● **YOUR GOAL**
Reproduce every record exactly as it appears, but not the pictures.

******

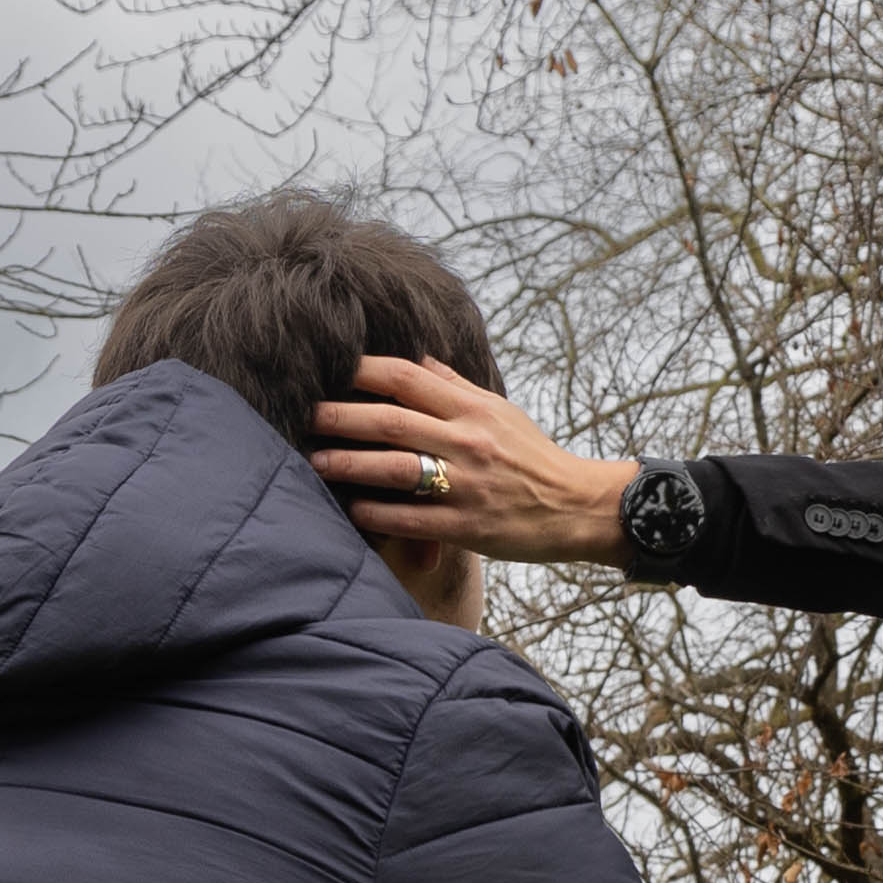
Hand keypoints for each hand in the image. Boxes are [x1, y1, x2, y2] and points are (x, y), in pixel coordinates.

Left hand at [314, 354, 635, 564]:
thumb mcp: (500, 412)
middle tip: (303, 414)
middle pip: (391, 420)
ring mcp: (467, 485)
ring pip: (396, 468)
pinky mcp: (468, 526)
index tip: (329, 368)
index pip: (407, 377)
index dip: (362, 370)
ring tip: (315, 461)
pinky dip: (378, 513)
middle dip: (340, 416)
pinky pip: (412, 519)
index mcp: (473, 409)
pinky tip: (352, 508)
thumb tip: (417, 355)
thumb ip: (455, 386)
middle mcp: (468, 441)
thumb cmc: (533, 457)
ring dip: (350, 463)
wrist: (578, 506)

******

● **WRITTEN RESPONSE**
Hand keypoints for each hand in the image. Boxes are [x1, y1, x2, y2] and points are (x, y), in pixel coordinates.

Left hand at [314, 354, 635, 564]:
thumb mcp: (500, 412)
middle tip: (303, 414)
middle pip: (391, 420)
ring mcp: (467, 485)
ring pip: (396, 468)
pinky mcp: (468, 526)
index tip: (329, 368)
index pip: (407, 377)
index dip: (362, 370)
ring tip: (315, 461)
pinky dip: (378, 513)
middle dip: (340, 416)
pinky pip: (412, 519)
index mcp: (473, 409)
pinky tip: (352, 508)
thumb tip: (417, 355)
thumb ip: (455, 386)
middle mcp: (468, 441)
thumb cmc: (533, 457)
ring dip: (350, 463)
wrist: (578, 506)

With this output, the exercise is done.